We arrived and started to take PKE readings that lead us right to the Blue Box. The readings were off the scale. So I knew from them I had to blast this ghost out of that box. When I started to fire on it I see another stream next to me almost as if there was a 19th Century Ghostbuster standing next to me blasting the same blue box. That is when I realized this box was causing a space time rift. So I Told my new steampunk partner to increase the power output and aim for the light on the top of the box.
We then released this Box from the hold of the Ghost librarian trapped her and powered down. I look over and this Steampunk Ghostbuster tipped his hat to me and said “Good show old man” as he faded back to his time. The Blue police Box then started to make a strange sound and faded away as well. After this PKE reading returned to normal. I started to write up the bill for the Holyday’s to pay.

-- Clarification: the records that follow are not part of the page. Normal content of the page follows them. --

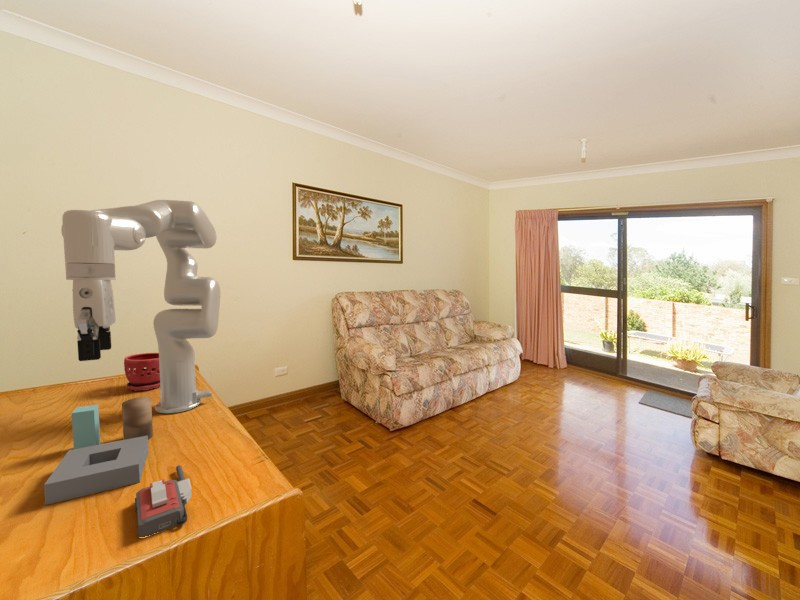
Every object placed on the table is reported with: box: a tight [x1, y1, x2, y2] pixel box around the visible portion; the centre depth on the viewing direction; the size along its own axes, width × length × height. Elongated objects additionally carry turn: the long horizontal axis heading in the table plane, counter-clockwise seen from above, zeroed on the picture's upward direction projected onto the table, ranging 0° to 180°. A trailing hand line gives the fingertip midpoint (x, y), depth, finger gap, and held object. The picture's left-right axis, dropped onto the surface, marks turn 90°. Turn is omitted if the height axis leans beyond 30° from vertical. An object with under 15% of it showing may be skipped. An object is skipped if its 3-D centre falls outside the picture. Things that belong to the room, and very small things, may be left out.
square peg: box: [70, 403, 101, 449], centre depth 83 cm, size 4×4×10 cm
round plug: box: [121, 396, 154, 441], centre depth 88 cm, size 6×6×10 cm
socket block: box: [43, 435, 149, 506], centre depth 72 cm, size 14×14×4 cm
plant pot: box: [123, 352, 160, 392], centre depth 126 cm, size 13×13×12 cm
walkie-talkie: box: [134, 464, 193, 537], centre depth 64 cm, size 9×4×20 cm
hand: (96, 354), depth 71 cm, fingers open, 9 cm apart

- We need to look out for this Blue Box. It could cause a space time rift that may bring around the 3rd coming of Gozer
“Uh, we’re not saying this mysterious blue box will, we would want to be…ya know cautious.” – Rich
- Find out who this Doctor is!
- Librarian looked just like what Dr. Stantz mentioned on his first encounter with a well known ghost in New York.

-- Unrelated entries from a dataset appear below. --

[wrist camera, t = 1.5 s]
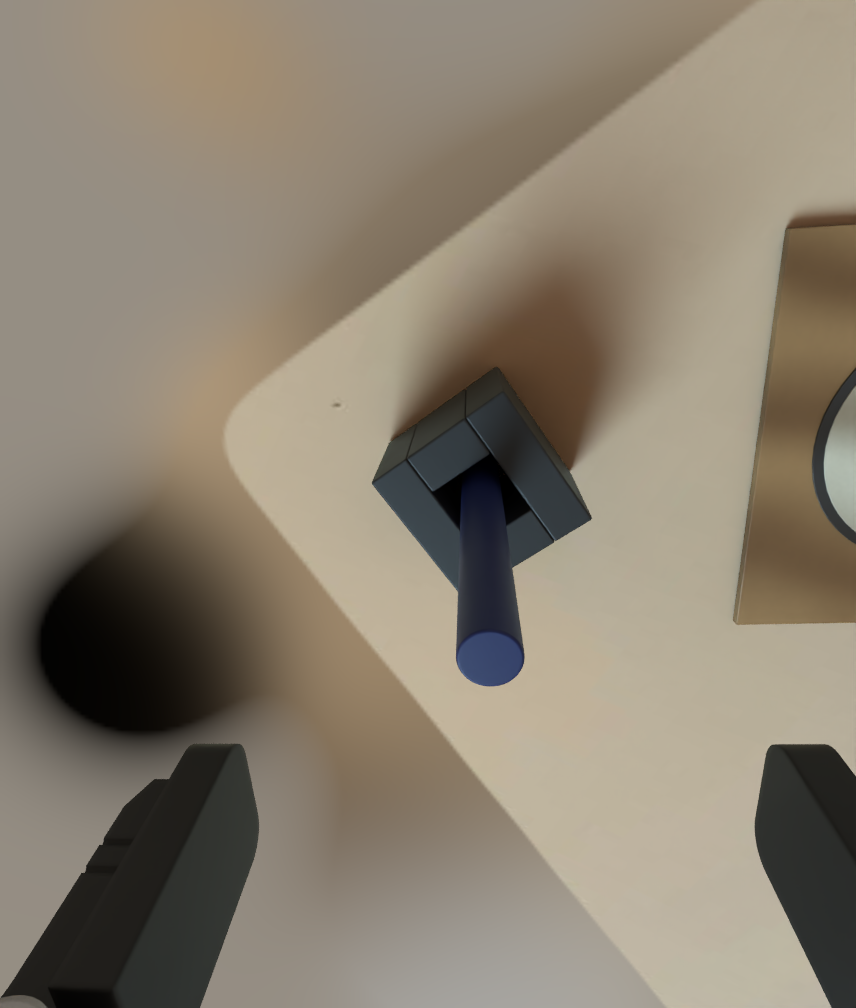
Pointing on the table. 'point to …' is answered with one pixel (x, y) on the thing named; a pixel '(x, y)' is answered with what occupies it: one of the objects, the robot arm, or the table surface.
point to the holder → (459, 445)
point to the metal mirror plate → (806, 443)
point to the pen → (486, 583)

Because somebody’s coming to town! Happy Holidays from the crew of Ghostbusters-NJ. Oh and as a service announcement, due to our holiday schedule we might not be able to get to you until after the new year, so if you have a haunted room just don’t go in there.

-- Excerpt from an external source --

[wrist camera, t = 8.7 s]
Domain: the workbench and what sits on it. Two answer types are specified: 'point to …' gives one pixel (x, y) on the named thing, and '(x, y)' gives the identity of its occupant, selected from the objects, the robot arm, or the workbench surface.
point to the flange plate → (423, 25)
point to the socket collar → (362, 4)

Bill Malkin, Chairman, Board of Directors
PS: “Guys, why are those red and green lights flashing in the basement!?” – Rich
For some reason (um could be the fact that we have a storage facility full of ghosts?) during what should have been a routine meeting between District Coordinators Bill’s proton pack was standing/leaning back on a table without any inanimate or humanly support. P.K.E readings confirmed what we had suspected, that this proton pack had become possessed.
Other standard equipment showed the entity “hanging out.” Fortunately not in a classified, even more sensitive area. As we weren’t going to fire confinement streams at a nuclear accelerator inside GBNJ HQ, we came up with a plan that lead us to safely trapping this rouge wraith.
Richard Roy, District 1 Coordinator
District 2 Coordinator Bill Malkin responded to a call in the Ecto-FJ Cruiser about a “goth” woman walking the streets in a zombie like state. Calls to GBNJ (which we really wanted to dismiss as pranks, it’s that time of the year) also described the mystery woman as “appearing familiar from classic television” and “may have been around either before or after monsters.”
The “very pale” woman wasn’t responsive as people normally are. Her ID associated her with a day of the week. Bill proceeded with caution by unhooking a nutrona wand from his proton pack. The woman continued to stare, seemingly un-phased by Bill’s actions. Because of her perceived state of mind, Bill was able to safely escort the woman to HQ for tests. Fortunately she was cooperative, presuming she was even aware. She’ll stay within the family for an undetermined amount of time.
Richard Roy, District 1 Coordinator
District 3 Coordinator Greg McHugh responded to a call involving what witnesses and (apparent Ghostbusters fans) could only describe as the Stay-Puft Marshmallow man. While attempting to get details, people were quoting historical quotes, made famous by the actors portraying our employers in the 1984 movie, Ghostbusters.
Collaborative witnesses told Greg that left behind candy, including empty wrappers from a variety of usually delicious candies “seemed effected on all hallows eve.” More commonly known as Halloween.
Their were also reports of new Hostess Twinkies wrappers “laying on the ground in the area.” It was undetermined if this was a catalyst in the left over candy converging to form the mascot of the Stay-Puft Marshmallow Corporation.
Only a hypothesis early on, perhaps the negatively charged atmosphere (particles) surrounded and “fell” onto the sugary treats. Combined with thoughts of Mr. Stay-Puft from people caused a copy of the once giant sugary confection.
Not taking any chance for this poor copy to grow any larger Greg heated his nutrona wand up, firing at full stream. The weakened ectoplasm soon collapsed, leaving small piles of melted marshmallows and empty candy wrappers in the surrounding areas. Local and government agencies were on the scene to clean up and receive a bill from Greg.
Richard Roy, District 1 Coordinator.